Pressure is piling on Chancellor Rishi Sunak (
Image:
PA)

Sunak 'missing in action'

While Chancellor Rishi Sunak has been labelled “missing in action”, European governments are already limiting the impact of soaring energy prices.

The French government last week announced plans to cap the rise in energy bills to 4%.

The forecast here is 50%.

It comes through EDF being forced to sell electricity generated by its nuclear reactors to rival home suppliers at well below market prices, now at a record high.

Italy has vowed to come down hard on firms selling energy at “crazy margins”. Enel, the energy group part-owned by the state, said last week that it would be selling all its electricity at non-inflated prices.

While Sunak, below, snoozes, in Germany the government has cut a surcharge on bills used to support renewable energy schemes.

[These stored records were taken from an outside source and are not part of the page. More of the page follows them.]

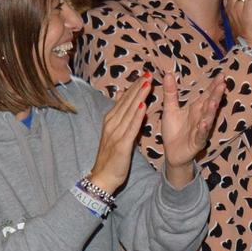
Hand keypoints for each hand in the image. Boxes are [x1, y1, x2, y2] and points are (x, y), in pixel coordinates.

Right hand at [89, 74, 150, 192]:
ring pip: (129, 111)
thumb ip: (123, 118)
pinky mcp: (121, 144)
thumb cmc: (111, 157)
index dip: (134, 87)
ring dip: (138, 96)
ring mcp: (115, 133)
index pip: (124, 100)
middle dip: (138, 87)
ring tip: (148, 83)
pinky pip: (131, 128)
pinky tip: (143, 106)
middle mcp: (112, 124)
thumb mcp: (116, 134)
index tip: (145, 75)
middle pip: (127, 102)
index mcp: (110, 120)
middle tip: (148, 73)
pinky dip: (137, 116)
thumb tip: (129, 102)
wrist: (103, 177)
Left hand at [157, 72, 226, 175]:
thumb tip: (168, 73)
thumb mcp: (170, 108)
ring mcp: (200, 130)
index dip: (213, 86)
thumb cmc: (173, 130)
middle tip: (223, 84)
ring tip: (215, 101)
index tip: (221, 75)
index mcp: (196, 109)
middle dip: (216, 95)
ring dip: (211, 111)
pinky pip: (200, 135)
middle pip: (210, 104)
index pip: (206, 95)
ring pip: (207, 119)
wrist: (171, 153)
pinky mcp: (197, 143)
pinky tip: (204, 124)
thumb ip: (171, 92)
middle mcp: (201, 118)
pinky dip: (203, 130)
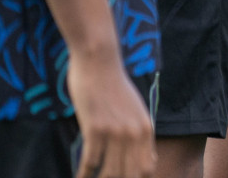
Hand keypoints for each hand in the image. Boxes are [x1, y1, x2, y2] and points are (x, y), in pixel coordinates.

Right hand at [66, 48, 155, 177]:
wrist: (99, 61)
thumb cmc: (113, 86)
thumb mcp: (136, 109)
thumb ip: (140, 134)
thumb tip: (148, 161)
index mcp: (146, 129)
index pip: (147, 168)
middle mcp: (134, 133)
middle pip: (129, 175)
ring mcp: (115, 132)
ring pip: (110, 173)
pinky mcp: (95, 128)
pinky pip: (90, 162)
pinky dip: (83, 174)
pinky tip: (79, 177)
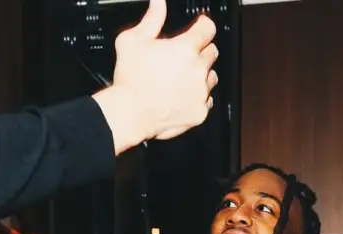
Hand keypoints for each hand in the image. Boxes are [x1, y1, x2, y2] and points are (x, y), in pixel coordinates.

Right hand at [93, 0, 217, 152]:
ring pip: (211, 77)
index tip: (199, 27)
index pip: (208, 28)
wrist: (130, 115)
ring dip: (202, 74)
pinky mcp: (200, 112)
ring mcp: (200, 93)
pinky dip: (199, 97)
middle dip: (201, 51)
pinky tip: (183, 95)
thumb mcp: (133, 40)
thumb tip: (158, 2)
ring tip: (182, 78)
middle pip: (212, 52)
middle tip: (183, 57)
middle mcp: (197, 70)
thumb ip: (152, 18)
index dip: (203, 25)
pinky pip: (208, 100)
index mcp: (185, 49)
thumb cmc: (130, 79)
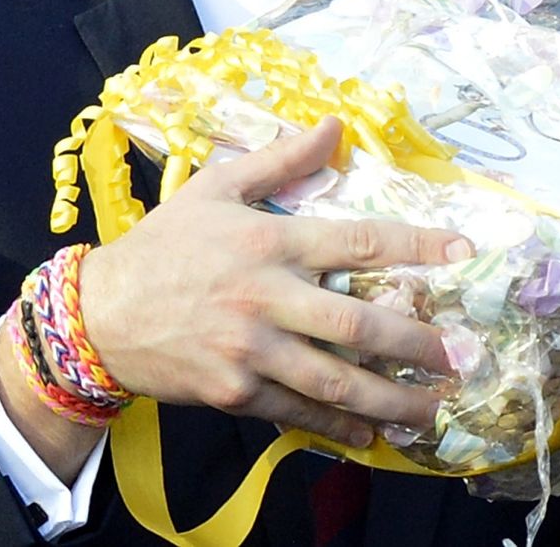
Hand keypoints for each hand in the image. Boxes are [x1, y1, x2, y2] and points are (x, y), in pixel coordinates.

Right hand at [76, 118, 471, 444]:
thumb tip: (333, 124)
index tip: (462, 251)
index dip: (416, 245)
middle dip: (417, 344)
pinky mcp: (236, 392)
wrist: (97, 316)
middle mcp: (266, 297)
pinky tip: (371, 435)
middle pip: (358, 326)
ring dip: (391, 398)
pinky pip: (299, 412)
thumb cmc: (162, 247)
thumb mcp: (214, 188)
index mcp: (268, 240)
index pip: (358, 242)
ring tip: (432, 407)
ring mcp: (251, 351)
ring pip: (336, 381)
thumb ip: (279, 158)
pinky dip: (339, 427)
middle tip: (460, 356)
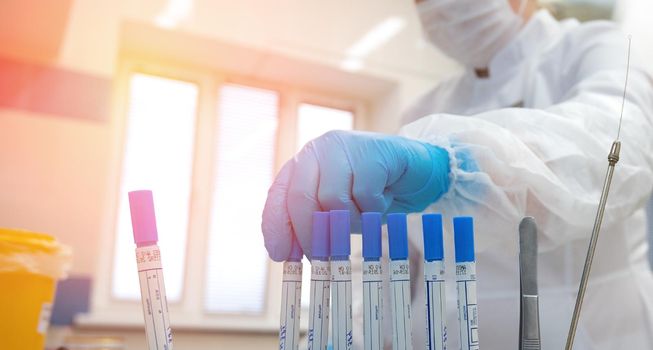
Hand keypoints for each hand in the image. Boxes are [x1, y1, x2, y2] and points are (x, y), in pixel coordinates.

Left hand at [262, 130, 449, 260]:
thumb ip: (314, 224)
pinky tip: (384, 199)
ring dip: (351, 220)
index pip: (278, 195)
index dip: (276, 227)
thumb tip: (289, 253)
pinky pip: (364, 194)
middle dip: (310, 234)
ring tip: (367, 216)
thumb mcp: (339, 213)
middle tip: (323, 258)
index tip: (281, 256)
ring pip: (333, 200)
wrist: (419, 172)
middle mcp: (318, 150)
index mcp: (304, 163)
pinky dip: (374, 208)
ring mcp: (344, 147)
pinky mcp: (371, 150)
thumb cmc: (375, 194)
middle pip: (301, 198)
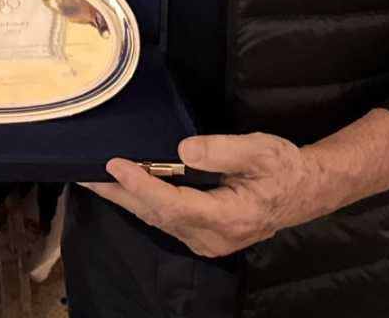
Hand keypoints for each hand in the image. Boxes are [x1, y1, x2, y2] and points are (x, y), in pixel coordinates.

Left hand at [81, 133, 319, 257]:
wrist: (304, 191)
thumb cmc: (283, 168)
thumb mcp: (260, 151)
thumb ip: (222, 151)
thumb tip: (183, 150)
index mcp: (228, 217)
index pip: (174, 204)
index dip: (142, 185)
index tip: (116, 164)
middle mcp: (212, 236)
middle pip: (156, 215)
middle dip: (119, 193)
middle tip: (85, 173)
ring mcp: (206, 240)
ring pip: (157, 219)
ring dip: (125, 198)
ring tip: (93, 178)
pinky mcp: (202, 234)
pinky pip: (165, 219)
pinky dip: (141, 201)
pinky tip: (123, 188)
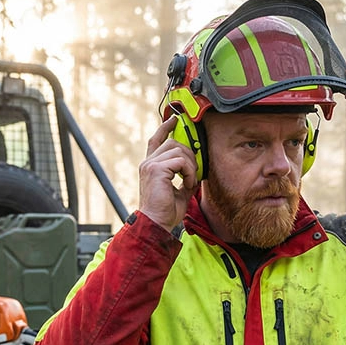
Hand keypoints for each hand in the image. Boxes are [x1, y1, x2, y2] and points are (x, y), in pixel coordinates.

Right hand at [138, 116, 198, 231]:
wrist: (156, 224)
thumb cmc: (165, 212)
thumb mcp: (180, 191)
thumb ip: (185, 177)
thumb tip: (198, 170)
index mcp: (151, 167)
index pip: (156, 140)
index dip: (165, 128)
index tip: (174, 120)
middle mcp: (148, 163)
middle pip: (173, 143)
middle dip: (189, 155)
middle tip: (193, 174)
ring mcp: (150, 165)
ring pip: (178, 150)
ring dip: (190, 166)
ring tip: (190, 181)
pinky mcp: (155, 169)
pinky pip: (180, 161)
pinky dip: (189, 172)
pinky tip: (187, 183)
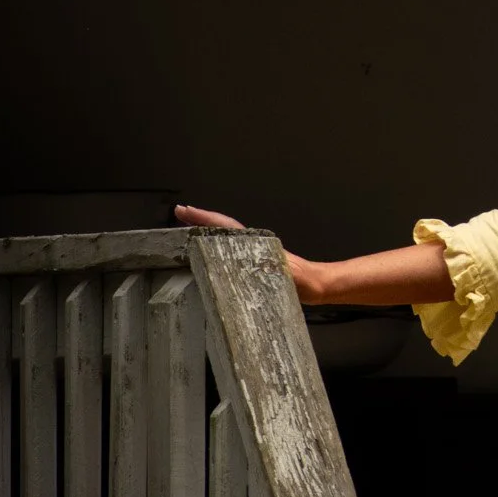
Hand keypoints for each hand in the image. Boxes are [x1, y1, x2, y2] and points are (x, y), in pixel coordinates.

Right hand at [174, 203, 323, 300]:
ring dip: (205, 234)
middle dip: (199, 221)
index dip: (204, 218)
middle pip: (220, 228)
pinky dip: (214, 251)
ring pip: (223, 239)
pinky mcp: (254, 265)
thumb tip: (258, 266)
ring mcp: (252, 253)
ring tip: (185, 234)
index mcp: (256, 243)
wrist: (318, 286)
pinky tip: (206, 257)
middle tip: (179, 214)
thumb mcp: (287, 275)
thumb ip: (273, 271)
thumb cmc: (305, 281)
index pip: (225, 226)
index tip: (184, 210)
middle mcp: (252, 245)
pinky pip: (228, 254)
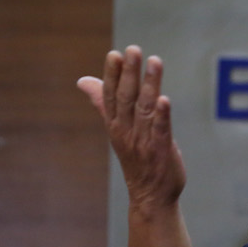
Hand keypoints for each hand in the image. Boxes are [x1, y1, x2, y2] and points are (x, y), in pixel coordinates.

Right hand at [78, 45, 186, 212]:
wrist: (149, 196)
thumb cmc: (136, 158)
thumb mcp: (117, 129)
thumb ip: (102, 103)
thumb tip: (83, 81)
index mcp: (116, 124)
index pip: (110, 96)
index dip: (112, 75)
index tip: (115, 54)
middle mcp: (126, 131)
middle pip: (126, 98)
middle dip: (129, 73)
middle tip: (132, 49)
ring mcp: (143, 141)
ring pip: (145, 108)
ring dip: (150, 84)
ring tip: (154, 62)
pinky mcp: (161, 150)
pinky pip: (160, 130)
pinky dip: (162, 115)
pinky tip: (164, 99)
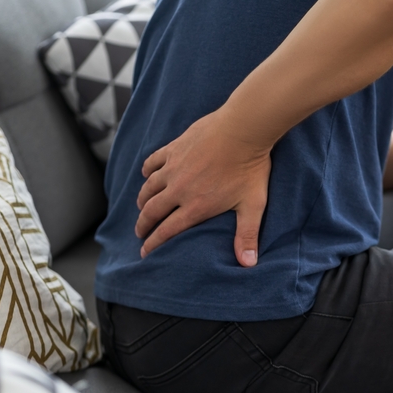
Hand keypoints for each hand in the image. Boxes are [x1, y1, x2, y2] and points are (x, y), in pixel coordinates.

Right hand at [135, 109, 271, 264]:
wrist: (242, 129)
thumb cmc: (250, 167)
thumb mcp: (252, 205)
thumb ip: (247, 234)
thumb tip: (248, 264)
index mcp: (195, 207)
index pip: (167, 231)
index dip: (153, 243)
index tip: (144, 253)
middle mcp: (178, 189)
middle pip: (152, 211)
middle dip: (143, 225)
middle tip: (139, 232)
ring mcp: (173, 167)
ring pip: (149, 188)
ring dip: (142, 200)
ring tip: (141, 207)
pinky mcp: (174, 149)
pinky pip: (153, 162)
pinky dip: (147, 171)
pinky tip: (146, 174)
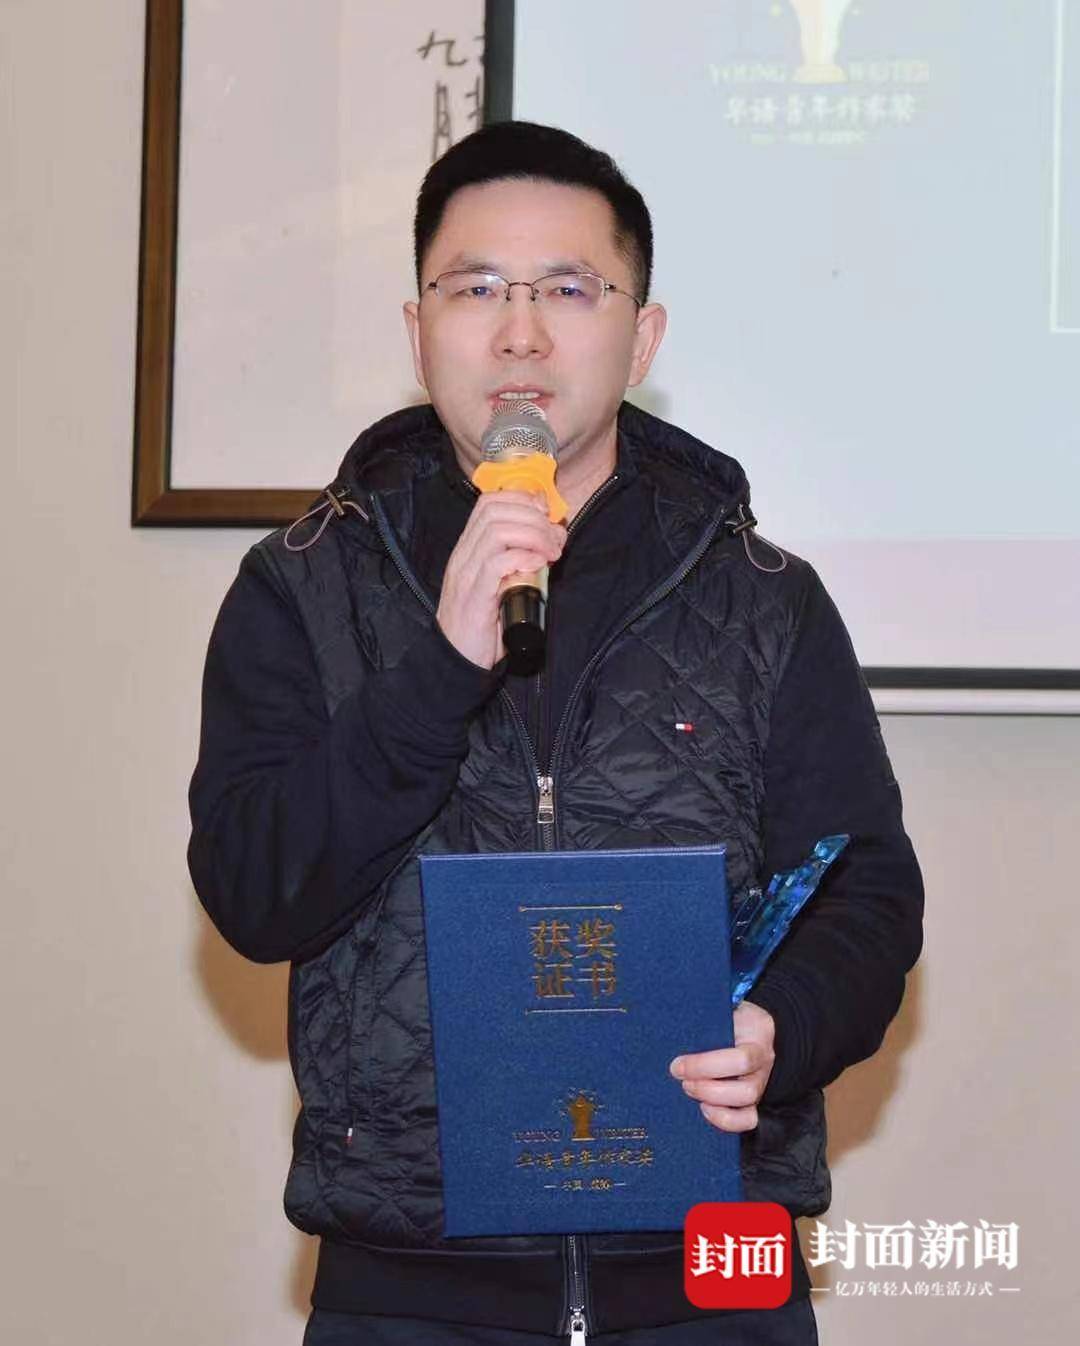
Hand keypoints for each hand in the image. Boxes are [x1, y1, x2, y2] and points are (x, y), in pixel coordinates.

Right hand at [437, 490, 566, 668]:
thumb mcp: (501, 585)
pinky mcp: (475, 596)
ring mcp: (466, 574)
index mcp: (468, 549)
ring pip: (498, 531)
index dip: (522, 499)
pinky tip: (538, 564)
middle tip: (556, 538)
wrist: (456, 660)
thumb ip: (519, 563)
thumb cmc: (482, 624)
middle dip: (534, 517)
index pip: (488, 503)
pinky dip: (522, 557)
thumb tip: (551, 543)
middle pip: (496, 511)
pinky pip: (497, 563)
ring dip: (534, 535)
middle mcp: (464, 556)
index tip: (546, 514)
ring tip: (552, 552)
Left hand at [668, 1001, 775, 1132]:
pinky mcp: (753, 1100)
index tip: (677, 1065)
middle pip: (746, 1090)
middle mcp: (764, 1063)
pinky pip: (747, 1120)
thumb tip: (673, 1027)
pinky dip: (724, 1120)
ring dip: (713, 1102)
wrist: (749, 1024)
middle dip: (706, 1088)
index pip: (741, 1059)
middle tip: (680, 1078)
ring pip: (747, 1105)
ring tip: (688, 1089)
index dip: (706, 1067)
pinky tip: (704, 1108)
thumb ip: (705, 1018)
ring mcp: (760, 1083)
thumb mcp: (722, 1007)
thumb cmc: (730, 1015)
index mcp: (758, 1035)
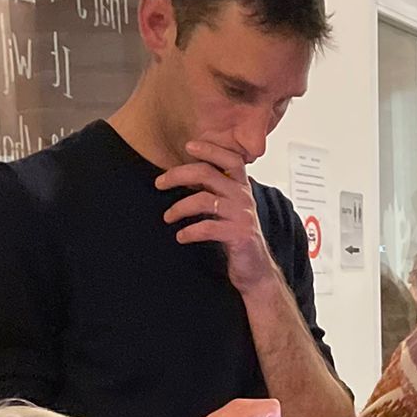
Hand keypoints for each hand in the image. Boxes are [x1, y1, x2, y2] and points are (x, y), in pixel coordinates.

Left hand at [157, 140, 276, 292]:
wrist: (257, 270)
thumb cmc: (237, 238)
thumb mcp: (229, 209)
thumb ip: (215, 192)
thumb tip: (186, 176)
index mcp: (241, 187)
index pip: (229, 158)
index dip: (209, 149)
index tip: (188, 146)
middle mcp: (244, 197)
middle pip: (207, 173)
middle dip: (178, 175)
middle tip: (159, 183)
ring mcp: (242, 215)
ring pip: (203, 200)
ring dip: (179, 208)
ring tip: (167, 217)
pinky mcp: (239, 235)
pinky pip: (207, 228)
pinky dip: (189, 232)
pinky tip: (181, 236)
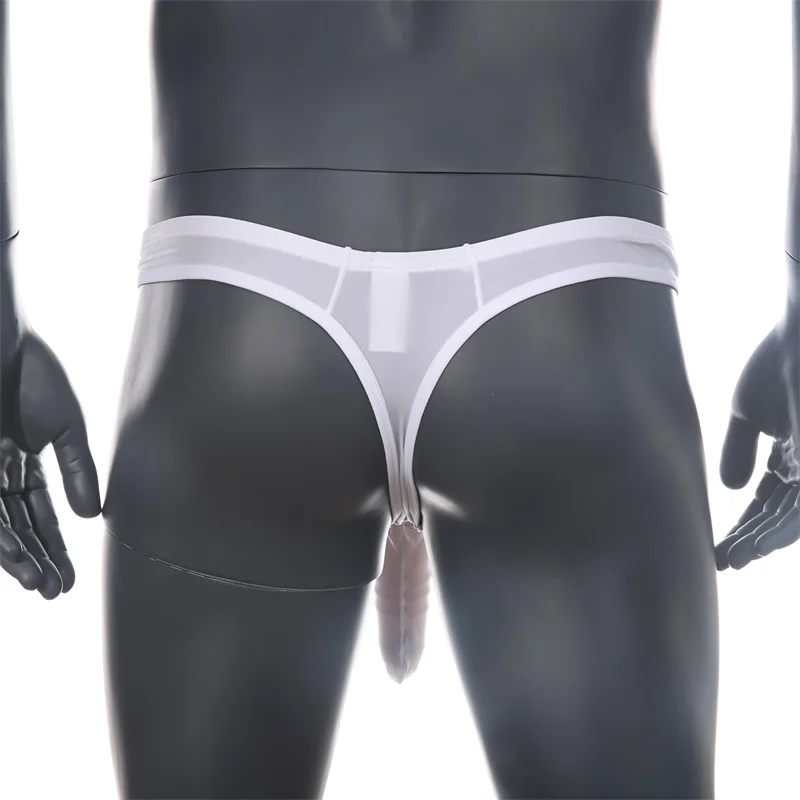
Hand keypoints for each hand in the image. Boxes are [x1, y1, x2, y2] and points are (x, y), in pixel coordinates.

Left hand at [1, 332, 100, 597]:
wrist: (0, 337)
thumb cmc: (32, 373)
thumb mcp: (66, 427)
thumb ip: (77, 469)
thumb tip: (90, 517)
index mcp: (22, 462)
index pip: (39, 516)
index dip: (54, 548)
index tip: (67, 581)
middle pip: (17, 528)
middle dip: (34, 561)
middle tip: (52, 593)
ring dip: (14, 556)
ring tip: (34, 584)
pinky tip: (11, 555)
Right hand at [716, 325, 799, 569]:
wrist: (799, 340)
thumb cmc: (776, 365)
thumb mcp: (747, 413)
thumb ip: (739, 450)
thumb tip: (731, 489)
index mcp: (789, 453)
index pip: (766, 502)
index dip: (744, 526)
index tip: (721, 548)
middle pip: (778, 515)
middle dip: (753, 540)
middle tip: (727, 563)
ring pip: (794, 516)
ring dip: (767, 539)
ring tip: (740, 558)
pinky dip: (788, 525)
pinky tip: (766, 542)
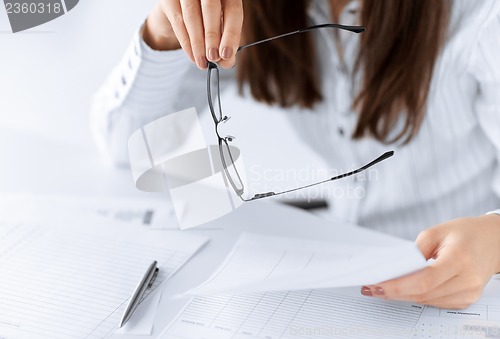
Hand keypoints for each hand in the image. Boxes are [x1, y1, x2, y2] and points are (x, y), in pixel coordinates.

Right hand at [142, 0, 243, 69]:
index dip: (231, 34)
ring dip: (198, 43)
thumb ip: (225, 43)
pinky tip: (193, 56)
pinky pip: (178, 21)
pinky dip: (186, 42)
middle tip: (213, 58)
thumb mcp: (219, 29)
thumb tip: (227, 62)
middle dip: (212, 37)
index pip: (233, 10)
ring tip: (202, 62)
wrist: (179, 10)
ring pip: (192, 15)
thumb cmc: (206, 20)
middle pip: (211, 8)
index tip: (226, 54)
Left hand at [361, 214, 499, 308]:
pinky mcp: (467, 299)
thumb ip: (415, 251)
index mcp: (460, 259)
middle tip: (371, 288)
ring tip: (381, 289)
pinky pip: (436, 302)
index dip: (397, 286)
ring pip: (427, 301)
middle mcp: (467, 280)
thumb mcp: (437, 231)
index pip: (424, 280)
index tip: (376, 285)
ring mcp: (469, 293)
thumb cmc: (465, 233)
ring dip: (402, 296)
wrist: (494, 241)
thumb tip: (395, 269)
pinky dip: (417, 296)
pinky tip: (402, 290)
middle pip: (423, 294)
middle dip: (393, 292)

Here, Labour wants a windfall tax on North Sea oil and gas producers, to fund a £200 cut in the average home energy bill.

Fossil fuel companies would have to contribute £1.2billion to help fund the plans, via a year-long increase to their corporation tax of 10%.

It comes as a report warns that some hard-up households will be spending more than half their income on energy when bills soar.

While the average low-income family will be forking out 18% of their earnings on gas and electricity after April, this figure rises to 54% for single-adult households.

Katie Schmuecker, of the Joseph Rowntree Foundation which carried out the analysis, called on the Government to stop the rising cost of living from knocking people off their feet.

She added: “The alarm is sounding and the case for targeted support to help people on the lowest incomes couldn’t be clearer.”

The foundation has also found about 1.8 million children are growing up in very deep poverty, a rise of 500,000 between 2011/12 and 2019/20.

Ms Schmuecker added: “No childhood should be defined by a daily struggle to afford the basics.

“The fact that more children are in poverty and sinking deeper into poverty should shame us all.”